Änderungskündigung im Zusammenhang mit der Umsetzung einer tarifvertraglich nicht vorgesehenen Lage der Arbeitszeit
BAG, Mitteilung vom 18. 12. 1997 – 69/97 (lexetius.com/1997,452)
[1] Die Parteien sind Mitglieder der Tarifvertragsparteien des Manteltarifvertrages der Papier, Pappe und Kunststoff verarbeitenden Industrie. Dieser Tarifvertrag sieht vor, daß die Arbeitszeit auf die Wochentage Montag bis Freitag zu legen ist. Davon kann durch Betriebsvereinbarung abgewichen werden.
[2] Ab September 1995 führte die Beklagte in der Spritzgußabteilung, in der auch der Kläger tätig war, Samstagsarbeit ein. Der Betriebsrat toleriert dies aufgrund einer sog. Regelungsabsprache; eine förmliche Betriebsvereinbarung gibt es nicht. Der Kläger war mit dieser Änderung der Arbeitszeit nicht einverstanden. Deshalb wurde er am 30. Oktober 1995 in eine andere Betriebsstätte der Beklagten in Falkensee versetzt, wo samstags nicht gearbeitet wird. Der Kläger nahm die Arbeit nicht auf, weshalb er von der Beklagten abgemahnt wurde. Ab dem 13. November 1995 stellte die Beklagte die Zahlung der Vergütung ein. Unter dem 27. November 1995 sprach sie eine vorsorgliche Änderungskündigung mit dem Angebot der Weiterbeschäftigung in Falkensee unter Beibehaltung der bisherigen Arbeitszeit aus. Der Kläger nahm das Änderungsangebot unter Vorbehalt an.
[3] Der Kläger wendet sich gegen diese Kündigung und seine Versetzung, verlangt die Entfernung der Abmahnung aus seiner Personalakte und die Auszahlung rückständigen Lohnes. Er beruft sich darauf, daß die von der Beklagten eingeführte Arbeitszeitregelung gegen den Tarifvertrag verstoße. Die Beklagte ist der Auffassung, die Arbeitszeitregelung sei günstiger als der Tarifvertrag, weil sie den Arbeitnehmern Arbeitszeitsouveränität einräume. Außerdem dürfe sie als Arbeitgeberin darauf hinwirken, mit nichttarifgebundenen Arbeitnehmern auch samstags zu arbeiten. Deshalb sei die Versetzung von ihrem Direktionsrecht gedeckt, jedenfalls sei aber die Änderungskündigung wirksam.

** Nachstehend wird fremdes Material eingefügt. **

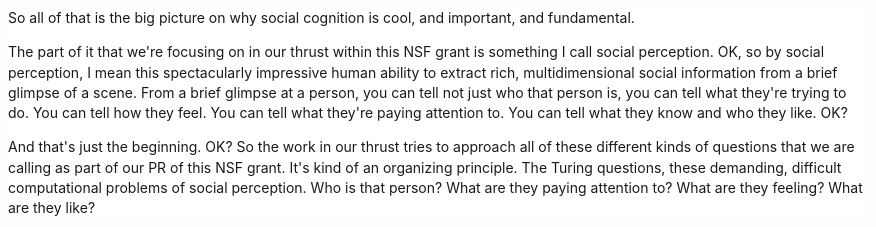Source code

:   <span m="385960">So</span> <span m="386320">all</span> <span m="386500">of</span>
  <span m="386620">that</span> <span m="386800">is</span> <span m="386920">the</span>
  <span m="387010">big</span> <span m="387190">picture</span> <span m="387610">on</span>
  <span m="387730">why</span> <span m="388000">social</span> <span m="388360">cognition</span>
  <span m="388840">is</span> <span m="388960">cool,</span> <span m="389260">and</span>
  <span m="389380">important,</span> <span m="390370">and</span> <span m="390460">fundamental.</span></p><p><span
  m="391480">The</span> <span m="391960">part</span> <span m="392230">of</span> <span
  m="392320">it</span> <span m="392410">that</span> <span m="392530">we're</span>
  <span m="392680">focusing</span> <span m="393190">on</span> <span m="394090">in</span>
  <span m="394330">our</span> <span m="394480">thrust</span> <span m="394840">within</span>
  <span m="395080">this</span> <span m="395260">NSF</span> <span m="395650">grant</span>
  <span m="396760">is</span> <span m="396880">something</span> <span m="397180">I</span>
  <span m="397270">call</span> <span m="397480">social</span> <span m="398020">perception.</span>
  <span m="399160">OK,</span> <span m="399400">so</span> <span m="399640">by</span>
  <span m="399820">social</span> <span m="400180">perception,</span> <span m="401350">I</span>
  <span m="401470">mean</span> <span m="401950">this</span> <span m="402640">spectacularly</span>
  <span m="403600">impressive</span> <span m="404740">human</span> <span m="405040">ability</span>
  <span m="405490">to</span> <span m="405700">extract</span> <span m="406360">rich,</span>
  <span m="407170">multidimensional</span> <span m="408340">social</span> <span m="408760">information</span>
  <span m="409870">from</span> <span m="410050">a</span> <span m="410110">brief</span>
  <span m="410620">glimpse</span> <span m="411400">of</span> <span m="411520">a</span>
  <span m="411580">scene.</span> <span m="413060">From</span> <span m="413270">a</span>
  <span m="413330">brief</span> <span m="413630">glimpse</span> <span m="414120">at</span>
  <span m="414320">a</span> <span m="414380">person,</span> <span m="414800">you</span>
  <span m="414890">can</span> <span m="415040">tell</span> <span m="415400">not</span>
  <span m="415580">just</span> <span m="416330">who</span> <span m="416480">that</span>
  <span m="416690">person</span> <span m="417080">is,</span> <span m="418520">you</span>
  <span m="418670">can</span> <span m="418820">tell</span> <span m="419390">what</span>
  <span m="419600">they're</span> <span m="420110">trying</span> <span m="420410">to</span>
  <span m="420530">do.</span> <span m="422250">You</span> <span m="422350">can</span>
  <span m="422390">tell</span> <span m="422870">how</span> <span m="423050">they</span>
  <span m="423230">feel.</span> <span m="424700">You</span> <span m="424790">can</span>
  <span m="424970">tell</span> <span m="425510">what</span> <span m="425660">they're</span>
  <span m="425780">paying</span> <span m="425990">attention</span> <span m="426350">to.</span>
  <span m="428180">You</span> <span m="428270">can</span> <span m="428420">tell</span>
  <span m="428600">what</span> <span m="428780">they</span> <span m="428930">know</span>
  <span m="430430">and</span> <span m="430550">who</span> <span m="430700">they</span>
  <span m="430850">like.</span> <span m="432090">OK?</span></p><p><span m="433250">And</span>
  <span m="433370">that's</span> <span m="433550">just</span> <span m="433710">the</span>
  <span m="433790">beginning.</span> <span m="434720">OK?</span> <span m="434990">So</span>
  <span m="435590">the</span> <span m="435710">work</span> <span m="435940">in</span>
  <span m="436040">our</span> <span m="436320">thrust</span> <span m="436520">tries</span>
  <span m="436760">to</span> <span m="436910">approach</span> <span m="438020">all</span>
  <span m="438350">of</span> <span m="438440">these</span> <span m="438680">different</span>
  <span m="438950">kinds</span> <span m="439280">of</span> <span m="439370">questions</span>
  <span m="440210">that</span> <span m="440540">we</span> <span m="440900">are</span>
  <span m="441020">calling</span> <span m="441500">as</span> <span m="441680">part</span>
  <span m="441950">of</span> <span m="442070">our</span> <span m="442460">PR</span>
  <span m="442970">of</span> <span m="443090">this</span> <span m="443510">NSF</span>
  <span m="443900">grant.</span> <span m="444800">It's</span> <span m="444920">kind</span>
  <span m="445070">of</span> <span m="445160">an</span> <span m="445550">organizing</span>
  <span m="446090">principle.</span> <span m="446960">The</span> <span m="447080">Turing</span>
  <span m="447410">questions,</span> <span m="448310">these</span> <span m="448910">demanding,</span>
  <span m="449630">difficult</span> <span m="450620">computational</span> <span m="451220">problems</span>
  <span m="452150">of</span> <span m="452240">social</span> <span m="452540">perception.</span>
  <span m="453860">Who</span> <span m="454070">is</span> <span m="454220">that</span>
  <span m="454400">person?</span> <span m="454790">What</span> <span m="454910">are</span>
  <span m="454970">they</span> <span m="455090">paying</span> <span m="455330">attention</span>
  <span m="455780">to?</span> <span m="455960">What</span> <span m="456110">are</span>
  <span m="456170">they</span> <span m="456320">feeling?</span> <span m="457320">What</span>
  <span m="457370">are</span> <span m="457430">they</span> <span m="457580">like?</span>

[4] Arbeitsgericht und Landesarbeitsgericht haben der Klage im wesentlichen stattgegeben. Die Revision der Beklagten blieb erfolglos.
[5] Der Senat ist davon ausgegangen, daß es im Bereich unternehmerischer Freiheit lag, im Rahmen des vorliegenden MTV auch Samstagsarbeit – unter Wahrung der Mitbestimmung des Betriebsrats – einzuführen; die Beklagte hat sich jedoch nicht an das nach dem Tarifvertrag vorgeschriebene Verfahren gehalten, so daß das eingeführte Arbeitszeitmodell tarifwidrig und die darauf beruhende Versetzung des Klägers, der nicht mehr in dieses Arbeitszeitmodell integrierbar war, ebenso wie die Änderungskündigung unwirksam sind. Zur Tarifwidrigkeit führt die Verletzung der betriebsverfassungsrechtlichen Norm des § 2 Ziff. 3 MTV, die hinsichtlich der Verteilung der Wochenarbeitszeit nach Maßgabe der einzelnen Regelungen des Tarifvertrages ausdrücklich eine hier nicht vorhandene Betriebsvereinbarung verlangt. Die Warn-, Beweissicherungs- und Publikationsfunktion, die § 77 Abs. 2 BetrVG für eine Betriebsvereinbarung vorsieht, die unmittelbar und zwingend im Betrieb gilt, kann nicht durch eine formlose Regelungsabrede ersetzt werden. Es brauchte daher nicht mehr geprüft zu werden, ob das eingeführte Arbeitszeitmodell außerdem wegen Überschreitung der tariflich auf 14. 00 Uhr begrenzten Samstagsarbeit unwirksam ist (§ 3 Abs. 2, § 4 Abs. 3 TVG). Angesichts des Verstoßes gegen die betriebsverfassungsrechtliche Tarifnorm des § 2 Ziff. 3 MTV kommt schließlich auch ein Günstigkeitsvergleich der Arbeitszeitregelungen nicht mehr zum Zuge.